Leopard treated for snare wound

This article was published in Kruger2Canyon News, Vol 9 Issue 31 on 15 July 2011, written by Desiré Wright, photograph by Sarie van Vuuren.

Leopard under surgery

HOEDSPRUIT – On June 20 the Leopard Conservation Project (LCP) rescued a leopard from a snare on a cattle farm in Limpopo. At first sight its injuries didn’t seem to be too severe as the snare had only constricted around this 65kg male’s waist. The leopard, otherwise in very good condition and estimated to be 3 – 4-years-old, was taken to the veterinary hospital at Hoedspruit Endangered Species Centre for observation.

Last week the snare wound burst open and Dr Rogers from ProVet Wildlife Services was called to operate on July 11.

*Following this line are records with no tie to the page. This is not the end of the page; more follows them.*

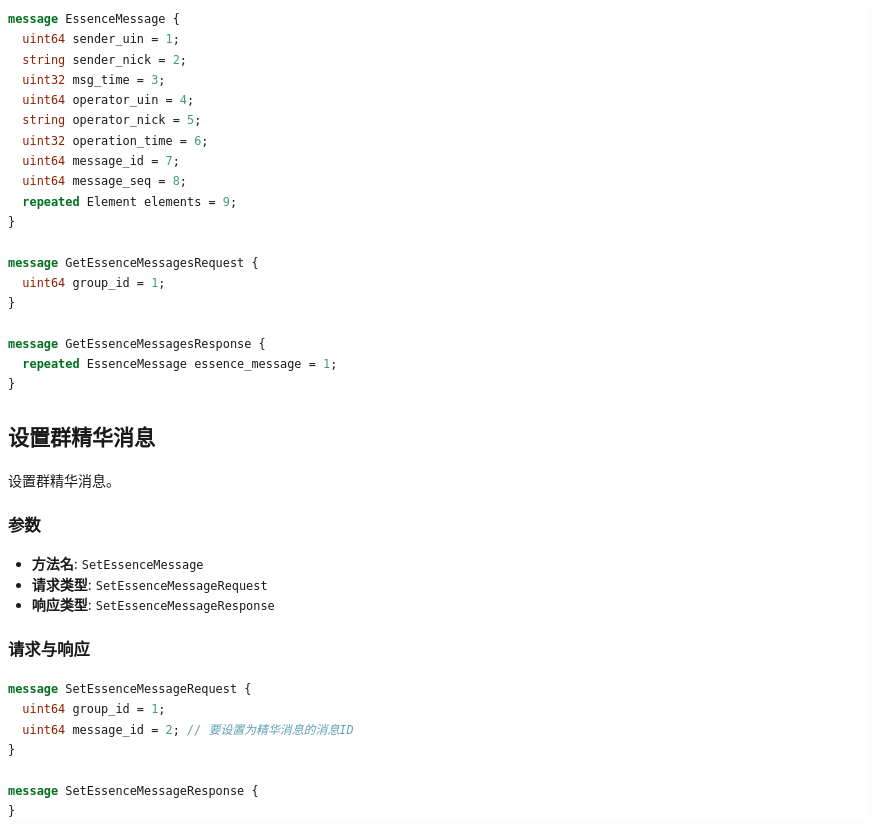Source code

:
 ```protobuf
message EssenceMessage {
  uint64 sender_uin = 1;
  string sender_nick = 2;
  uint32 msg_time = 3;
  uint64 operator_uin = 4;
  string operator_nick = 5;
  uint32 operation_time = 6;
  uint64 message_id = 7;
  uint64 message_seq = 8;
  repeated Element elements = 9;
}

message GetEssenceMessagesRequest {
  uint64 group_id = 1;
}

message GetEssenceMessagesResponse {
  repeated EssenceMessage essence_message = 1;
}
```

## 设置群精华消息

设置群精华消息。

### 参数

- **方法名**: `SetEssenceMessage`
- **请求类型**: `SetEssenceMessageRequest`
- **响应类型**: `SetEssenceMessageResponse`

### 请求与响应

```protobuf
message SetEssenceMessageRequest {
  uint64 group_id = 1;
  uint64 message_id = 2; // 要设置为精华消息的消息ID
}

message SetEssenceMessageResponse {
}
```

Dr Rogers darted the leopard and it took a fair amount of time for this big cat to go to sleep. Even through the thick metal bars of its hospital cage, its warning growls and yellow eyes staring directly into mine made me take a few hasty steps back. It must have been in extreme agony due to the snare wound and although it had lost 10kg, it was still very impressive at a length of 2,1m from tip of nose to tip of tail.

When finally sedated the snare wound turned out to be not quite as bad as expected. Although the cut was a few centimetres deep, it was only a flesh wound and Dr Rogers stitched him up with a semi cat-proof suture pattern called a horizontal mattress which makes it difficult for the animal to pull the stitches out as the knots are not on the outside where they can be easily reached by a dextrous tongue.

According to Fred Berrangé from LCP this leopard will have to spend some more time in hospital but he is confident that it will make a full recovery, as leopards are extremely hardy, surviving in the harshest conditions.